» **Task details**
Please reproduce the listing in its entirety, exactly as written, but without images.

╭──

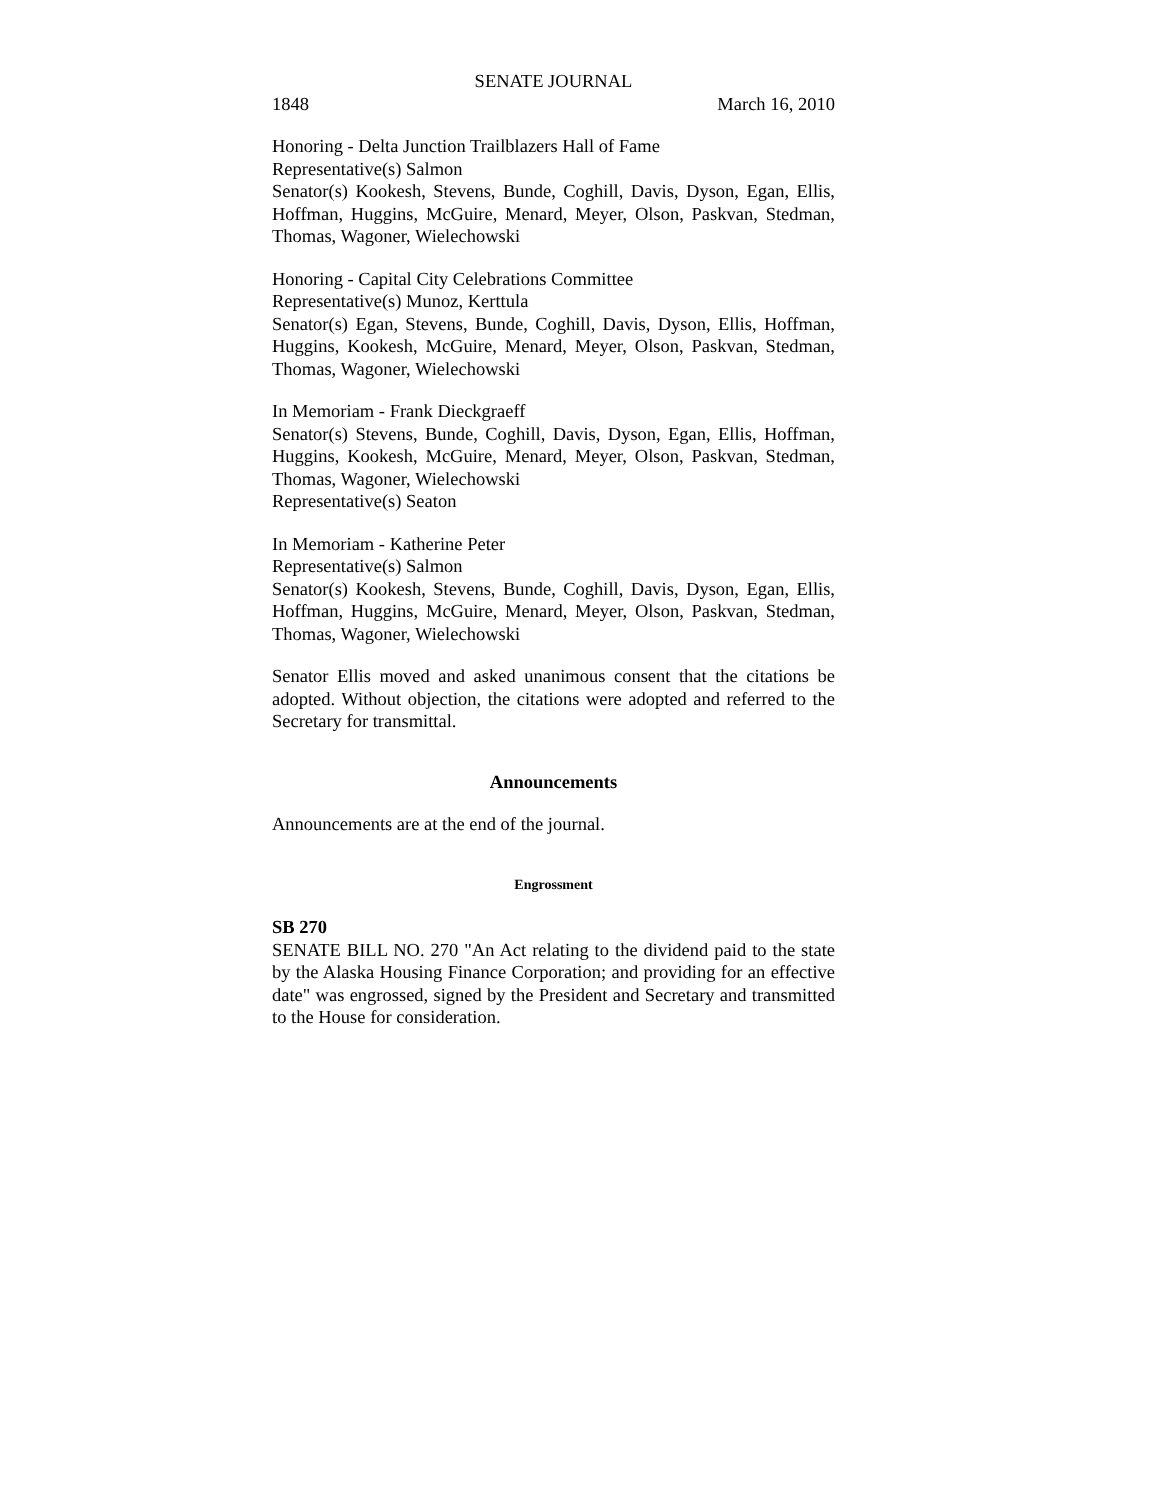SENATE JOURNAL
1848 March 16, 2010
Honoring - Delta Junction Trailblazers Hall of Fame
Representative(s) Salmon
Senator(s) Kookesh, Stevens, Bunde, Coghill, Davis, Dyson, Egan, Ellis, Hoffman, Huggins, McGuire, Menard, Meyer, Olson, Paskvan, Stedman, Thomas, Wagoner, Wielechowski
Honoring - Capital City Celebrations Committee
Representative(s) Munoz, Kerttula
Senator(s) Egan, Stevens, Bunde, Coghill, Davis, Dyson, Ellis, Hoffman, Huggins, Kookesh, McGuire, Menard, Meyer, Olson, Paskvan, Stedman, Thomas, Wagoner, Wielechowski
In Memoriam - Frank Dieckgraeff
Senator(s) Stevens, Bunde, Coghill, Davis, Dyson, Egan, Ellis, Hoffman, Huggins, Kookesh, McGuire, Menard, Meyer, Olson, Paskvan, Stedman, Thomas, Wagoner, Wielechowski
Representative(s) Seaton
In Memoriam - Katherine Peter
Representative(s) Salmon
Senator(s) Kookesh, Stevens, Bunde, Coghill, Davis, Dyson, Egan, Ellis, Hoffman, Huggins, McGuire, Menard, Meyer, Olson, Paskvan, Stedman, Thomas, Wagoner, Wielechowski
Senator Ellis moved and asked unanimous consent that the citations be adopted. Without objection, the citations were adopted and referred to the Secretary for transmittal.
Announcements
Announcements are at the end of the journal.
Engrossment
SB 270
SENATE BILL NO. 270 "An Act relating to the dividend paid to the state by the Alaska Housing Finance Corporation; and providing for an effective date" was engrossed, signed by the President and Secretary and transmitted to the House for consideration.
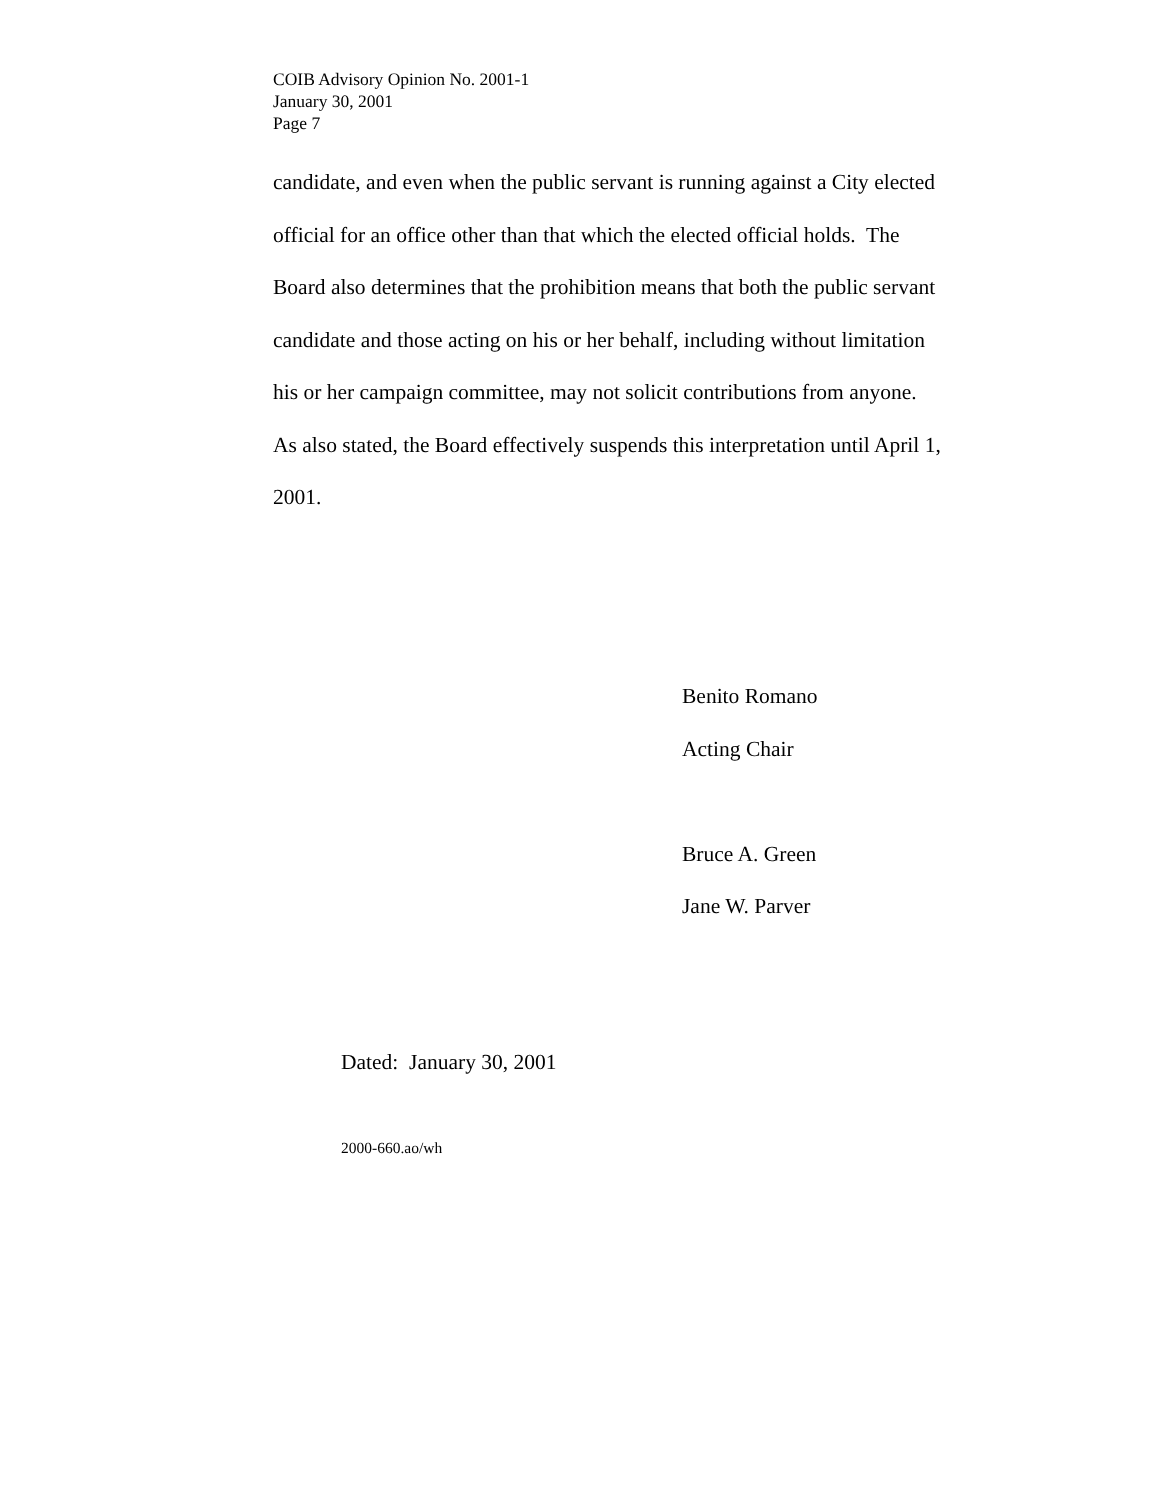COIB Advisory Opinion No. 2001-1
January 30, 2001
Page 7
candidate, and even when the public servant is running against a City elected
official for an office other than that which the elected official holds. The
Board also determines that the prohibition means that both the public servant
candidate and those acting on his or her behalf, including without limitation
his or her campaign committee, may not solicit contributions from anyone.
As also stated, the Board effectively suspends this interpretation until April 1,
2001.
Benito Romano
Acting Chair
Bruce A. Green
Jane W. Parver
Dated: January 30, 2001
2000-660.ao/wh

╰──

» **Reply**
SENATE JOURNAL
1848 March 16, 2010
Honoring - Delta Junction Trailblazers Hall of Fame
Representative(s) Salmon
Senator(s) Kookesh, Stevens, Bunde, Coghill, Davis, Dyson, Egan, Ellis, Hoffman, Huggins, McGuire, Menard, Meyer, Olson, Paskvan, Stedman, Thomas, Wagoner, Wielechowski
Honoring - Capital City Celebrations Committee
Representative(s) Munoz, Kerttula
Senator(s) Egan, Stevens, Bunde, Coghill, Davis, Dyson, Ellis, Hoffman, Huggins, Kookesh, McGuire, Menard, Meyer, Olson, Paskvan, Stedman, Thomas, Wagoner, Wielechowski
In Memoriam - Frank Dieckgraeff
Senator(s) Stevens, Bunde, Coghill, Davis, Dyson, Egan, Ellis, Hoffman, Huggins, Kookesh, McGuire, Menard, Meyer, Olson, Paskvan, Stedman, Thomas, Wagoner, Wielechowski
Representative(s) Seaton
In Memoriam - Katherine Peter
Representative(s) Salmon
Senator(s) Kookesh, Stevens, Bunde, Coghill, Davis, Dyson, Egan, Ellis, Hoffman, Huggins, McGuire, Menard, Meyer, Olson, Paskvan, Stedman, Thomas, Wagoner, Wielechowski
Senator Ellis moved and asked unanimous consent that the citations be adopted. Without objection, the citations were adopted and referred to the Secretary for transmittal.
Announcements
Announcements are at the end of the journal.
Engrossment
SB 270
SENATE BILL NO. 270 "An Act relating to the dividend paid to the state by the Alaska Housing Finance Corporation; and providing for an effective date" was engrossed, signed by the President and Secretary and transmitted to the House for consideration.
COIB Advisory Opinion No. 2001-1
January 30, 2001
Page 7
candidate, and even when the public servant is running against a City elected
official for an office other than that which the elected official holds. The
Board also determines that the prohibition means that both the public servant
candidate and those acting on his or her behalf, including without limitation
his or her campaign committee, may not solicit contributions from anyone.
As also stated, the Board effectively suspends this interpretation until April 1,
2001.
Benito Romano
Acting Chair
Bruce A. Green
Jane W. Parver
Dated: January 30, 2001
2000-660.ao/wh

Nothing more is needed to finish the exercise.